Joseph McCafferty is an associate editor at CFO.
RAISING SEC EYEBROWS
Regulators aren't quite ready to roll over.
------------------------------------------------------------------------ -------------------- Roll-ups are also receiving their fair share of scrutiny from the SEC. Part of the commission's concern lies in the accounting for roll-ups. In August 1996, the commission dealt a blow to the structure with Staff Accounting Bulletin No. 97, which pertains to accounting for business combinations. Until then, many roll-up artists managed to avoid the need to write off goodwill, the premium over the book value that an acquirer pays for a company's assets. They took advantage of a loophole that let them carry the acquired assets at historical cost, rather than at fair-market value, or shifted the goodwill to one of the minority shareholders. With those options ruled out by SAB 97, roll-ups can avoid goodwill only by qualifying for pooling-of-interest accounting, and few can surmount all the hurdles involved.
At first, many thought the ruling would kill roll-ups, because amortization of goodwill would be an on-going drag on earnings. "Everyone was a little concerned when SAB 97 came out," says Patrick Hurley of investment bank Howard, Lawson & Co.
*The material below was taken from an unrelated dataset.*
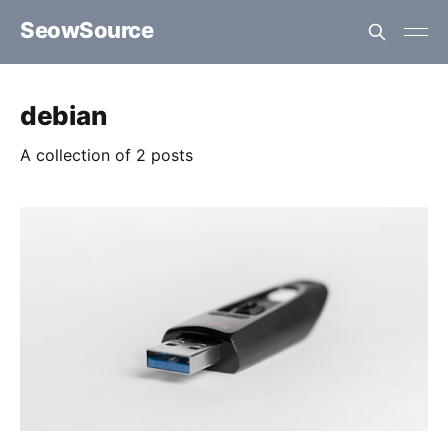
SeowSource
debian
A collection of 2 posts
But so far, roll-ups have managed to defy the doubters. "They rolled right over the goodwill hurdle" by convincing the investment community to look at cash flow instead of earnings per share, says Hurley.
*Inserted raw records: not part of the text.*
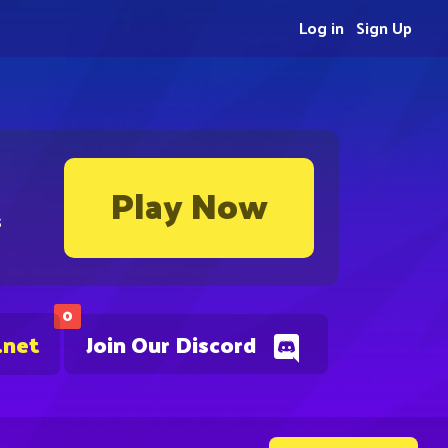
Log in
Sign Up
Play Now
s
0
.net
Join Our Discord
Although the SEC has not publicly indicated any further concern about roll-ups, Hurley says it is taking a closer look and has invited his firm to make a presentation to the staff on the nuts and bolts. The SEC is particularly interested in disclosure, says George Moosburner, a senior vice president of investment banking at Howard, Lawson. "Are we appropriately disclosing in a manner that can be understood by the investing public?" he asks. "The accounting gets very complicated because you're trying to present pro-forma financial results for a company that doesn't exist. More things go wrong."